Is it the sameness of the urban landscapes around me that dulls my mind? Multi-storey apartments, squat mundane homes, glass-clad office structures, and endless networks of highways, elevated roads, underpasses, and flyovers. The same mishmash of chain stores and beauty salons, and a motley mix of chemists, real estate brokerage firms and food stalls, no matter where you go. I know that a flat white at my usual cafe will do the trick and get me out of this hole, but really, is that all there is to this business of life - stop and go, stop and go?
Or is it exhaustion? From a never-ending toxic news cycle that feels futile yet addictive. Am I exploring if withdrawal is possible? Can it really free me so I can be more like who I want to be? Should I stay here, in this weirdly frozen moment, savour it instead of fighting it? Is that why I did not drink that coffee today?

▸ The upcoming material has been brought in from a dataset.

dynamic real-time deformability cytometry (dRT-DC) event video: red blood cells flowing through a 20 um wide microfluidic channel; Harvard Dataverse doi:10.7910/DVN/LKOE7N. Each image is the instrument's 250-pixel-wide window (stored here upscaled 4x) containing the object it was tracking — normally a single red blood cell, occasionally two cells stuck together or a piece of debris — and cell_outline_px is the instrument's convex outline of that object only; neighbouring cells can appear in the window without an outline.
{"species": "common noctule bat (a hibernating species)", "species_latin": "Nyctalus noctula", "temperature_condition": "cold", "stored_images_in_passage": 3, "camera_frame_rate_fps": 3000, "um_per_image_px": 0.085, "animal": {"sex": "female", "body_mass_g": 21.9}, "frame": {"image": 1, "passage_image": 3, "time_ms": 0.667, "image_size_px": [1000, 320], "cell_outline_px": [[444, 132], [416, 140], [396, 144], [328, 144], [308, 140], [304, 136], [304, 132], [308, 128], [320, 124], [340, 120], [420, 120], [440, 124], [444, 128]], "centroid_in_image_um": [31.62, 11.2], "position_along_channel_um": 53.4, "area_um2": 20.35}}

Eventually, the thaw did happen, as it always does. But perhaps for the very first time, I let myself enjoy the fog. I let it wash over me. I dug into it. I was relaxed, then defiant, then amused by my own writing block. I procrastinated creatively, lightly, enjoyably. Drawings, paper cuttings, music, naps, swims and daydreams helped me break the rhythm and abandon the routine. And eventually I got stuff done.
I have little hope of being able to repeat this indulgent, meandering approach to coming unstuck, but I wish I could. I know I will go back to the usual tactics: to-do lists, Pomodoro timers, and constructing unnecessary external deadlines because creating structure has been my recipe for productivity for a very long time; without structure, I am lost and aimless. So I am recording for posterity this experience of wandering through rather than jumping over the mental fog. At the very least, this experiment has made me smile. I hope you are smiling with me.